Purpose: DNA extraction kits are traditionally developed to work with liquid tissues such as blood, saliva, and swabs, but some have been proposed to work with solid tissues. Somatic variation in cancers can be important for tumor subtyping and treatment guidance, including ocular tumors. Additionally, epigenetic marks such as 5-methylcytosine (5mC) and 5-hydroxymethylcytosine (5hmC) are tissue-specific and change in disease states, particularly evident in diabetic retinopathy and age-related macular degeneration. Commercial DNA extraction kits are available from several vendors, but the various kits have different strengths and weaknesses, and the removal of PCR inhibitors will vary with each kit. This project investigates the yield and purity of DNA from ocular tissues using commercial DNA extraction kits.

Methods: Cornea, neural retina, RPE/choroid layer, optic nerve, and capsular bag were collected and aliquoted into 15 mg aliquots. Extractions were performed using the following kits: DNEasy Blood and Tissue Kit (Qiagen;), GeneJET Genomic DNA Purification Kit (ThermoFisher Scientific), Monarch HMW DNA Extraction Kit for Tissue (New England Biosciences), and genomicPrep Mini Spin Kit (Cytiva). DNA was quantified using the Qubit Fluorometer and molecular weight was checked by agarose gel. Several more kits are currently being tested.

Results: All four kits yielded high molecular weight DNA (above 20 kbp). The Monarch HMW kit yielded DNA with significantly higher molecular weights. The DNA yields per milligram of tissue were highest using the DNEasy Blood and Tissue Kit for optic nerve, neural retina, and RPE/choroid. The yield was highest for the cornea using the genomicPrep Mini Spin Kit. Only the genomicPrep Mini Spin Kit yielded sufficient DNA for quantification from the capsular bag, and total yields were minimal (600 ng or less). Additional kits are currently being tested, but initial results indicate that several commercial kits will be sufficient for DNA extraction of ocular tissues. Further work is needed to purify epithelial cells and stem cells from the intraocular lens.

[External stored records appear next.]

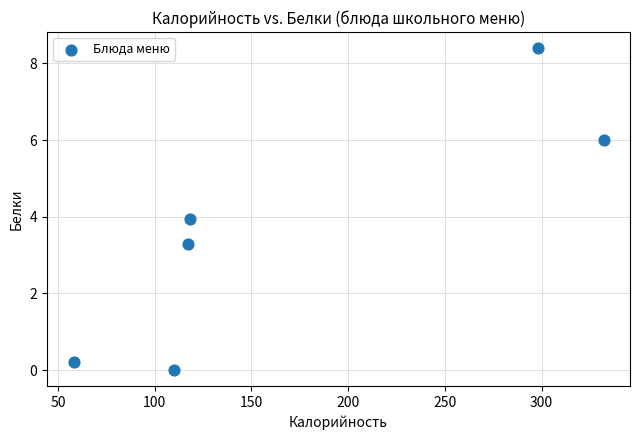

What is the average X value?

172.3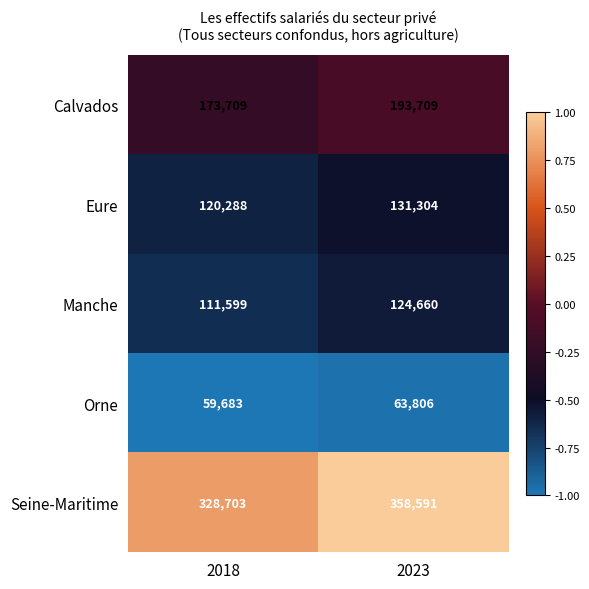

Between 2018 and 2023, which series saw the biggest shift?

Seine-Maritime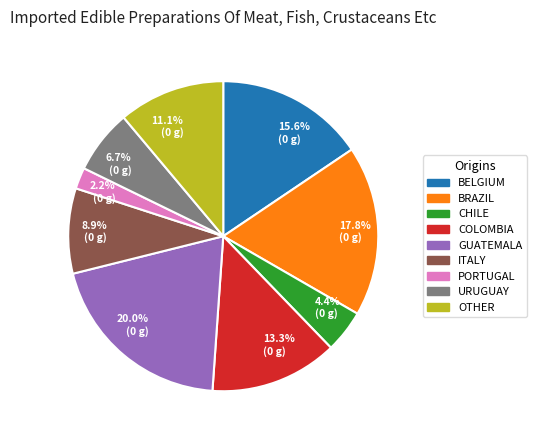

Is there any slice that represents more than half of the pie?

No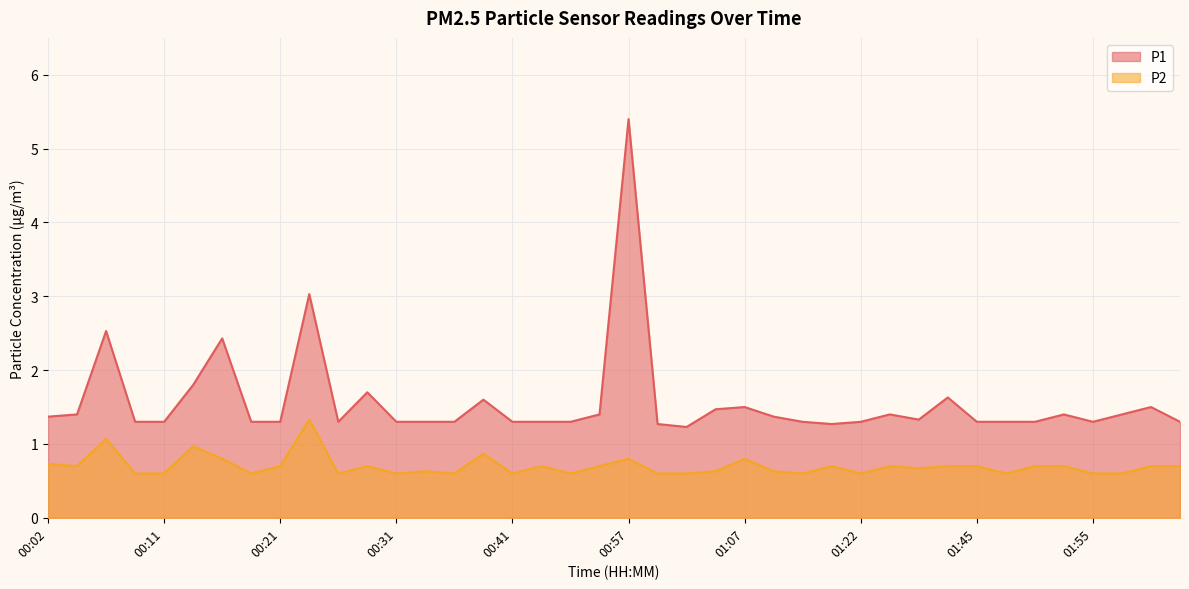

True or false: P2 and P1 intersect in this chart.

False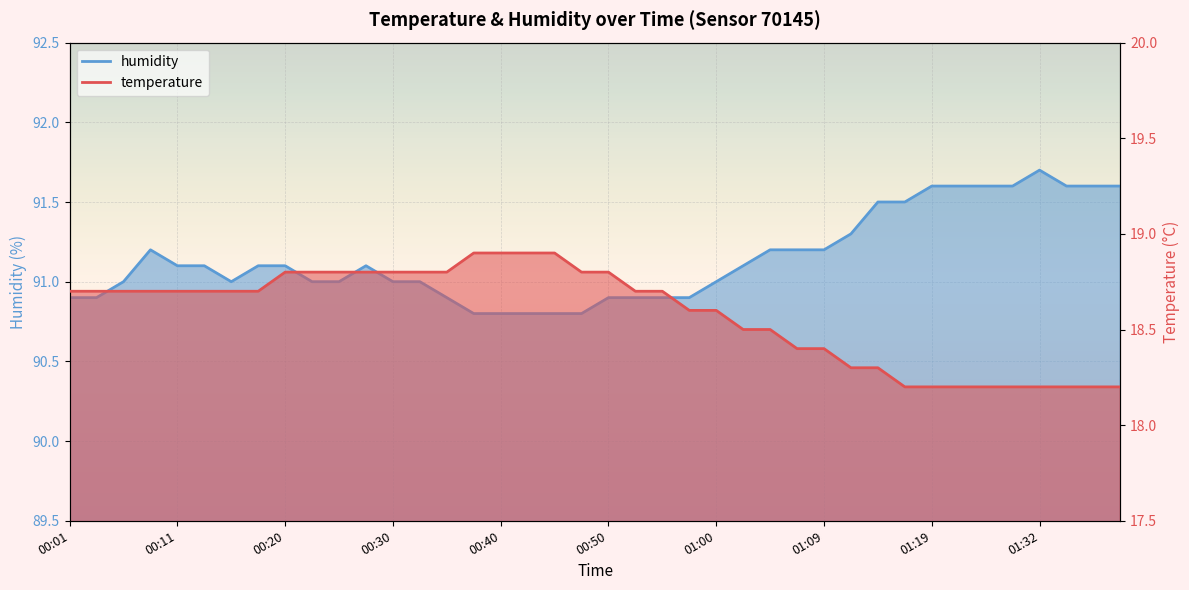

What is the sum of all temperature values?

743.2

Conclusions: Of the kits tested, all are sufficient to obtain significant amounts of DNA from all ocular tissues aside from the capsular bag. The Monarch HMW yielded the highest molecular weight, but significantly lower quantities of DNA than the other kits, indicating that it may not be ideal for most purposes. Protocol development for the capsular bag is still underway.